Hello good people,
First of all, thank you for creating this fantastic tool!
I am stuck with a particular task of information extraction and hoped I can have some of your precious input.
I have a few hundred, long (5-30 pages) pdf, doc and docx project documents from which I seek to extract specific information and store them in a structured database.
NER usually seems like a good solution for this, however, the documents all have very unique structures which can also change from document to document. For instance, a lot of relevant information is stored in tables as numbers, single keywords or longer text, whereas the column names are needed to make sense of them.
As far as I understand, spaCys NER uses the surrounding words to identify entities, hence loading in the whole documents as raw text and manually tagging column keywords and phrases will probably not serve as good data.
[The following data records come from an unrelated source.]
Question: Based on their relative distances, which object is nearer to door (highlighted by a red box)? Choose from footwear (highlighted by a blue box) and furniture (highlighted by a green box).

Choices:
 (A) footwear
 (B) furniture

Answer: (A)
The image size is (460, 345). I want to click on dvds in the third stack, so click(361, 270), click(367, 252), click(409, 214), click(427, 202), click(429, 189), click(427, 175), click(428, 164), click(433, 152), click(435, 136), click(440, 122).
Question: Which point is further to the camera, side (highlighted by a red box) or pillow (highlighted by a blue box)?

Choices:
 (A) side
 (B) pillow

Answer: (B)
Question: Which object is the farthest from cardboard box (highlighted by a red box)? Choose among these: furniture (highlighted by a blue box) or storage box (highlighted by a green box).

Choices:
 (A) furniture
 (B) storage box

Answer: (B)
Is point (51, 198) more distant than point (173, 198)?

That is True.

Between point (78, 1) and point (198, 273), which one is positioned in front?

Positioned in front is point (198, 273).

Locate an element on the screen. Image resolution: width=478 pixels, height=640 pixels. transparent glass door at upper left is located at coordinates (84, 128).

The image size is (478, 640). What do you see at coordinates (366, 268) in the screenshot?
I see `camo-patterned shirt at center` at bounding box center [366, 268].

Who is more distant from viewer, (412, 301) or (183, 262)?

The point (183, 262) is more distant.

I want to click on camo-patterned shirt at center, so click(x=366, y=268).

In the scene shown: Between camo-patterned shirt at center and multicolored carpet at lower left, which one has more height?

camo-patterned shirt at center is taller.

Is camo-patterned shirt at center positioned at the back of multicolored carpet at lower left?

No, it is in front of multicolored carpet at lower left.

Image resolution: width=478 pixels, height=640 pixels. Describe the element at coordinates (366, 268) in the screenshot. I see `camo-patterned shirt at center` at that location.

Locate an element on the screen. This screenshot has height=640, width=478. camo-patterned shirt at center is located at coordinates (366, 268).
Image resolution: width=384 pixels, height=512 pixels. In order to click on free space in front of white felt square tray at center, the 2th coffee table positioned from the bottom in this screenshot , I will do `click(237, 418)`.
It seems I have to do some sort of pre-processing, but I am unsure how I can automate pre-processing of different document types and structures to make it useful for Prodigy.
An example of the document structure is as follows:
Table (0.5 page)
Table (1 page)
Text (0.5 page)
Table (1 page)
Text (3 page) .... and so on.
As a last resort, I thought about just extracting the whole raw text from the documents (only removing linebreaks in python), and manually tag the information I want with ner.manual. However, I am not sure if I can “abuse” ner.manual to annotate whole paragraphs just for information extraction, especially while also using it to annotate real entities.
Also, is there a way to link the extracted information/entities back to the sentence/paragraph they are extracted from. I am asking, because often we will extract the same entity a few hundred times (for instance an organisation like “World Bank” and to make use of this information when query back, I need the surrounding context).
Many questions. My apologies. I hope you can shed some light on these issues.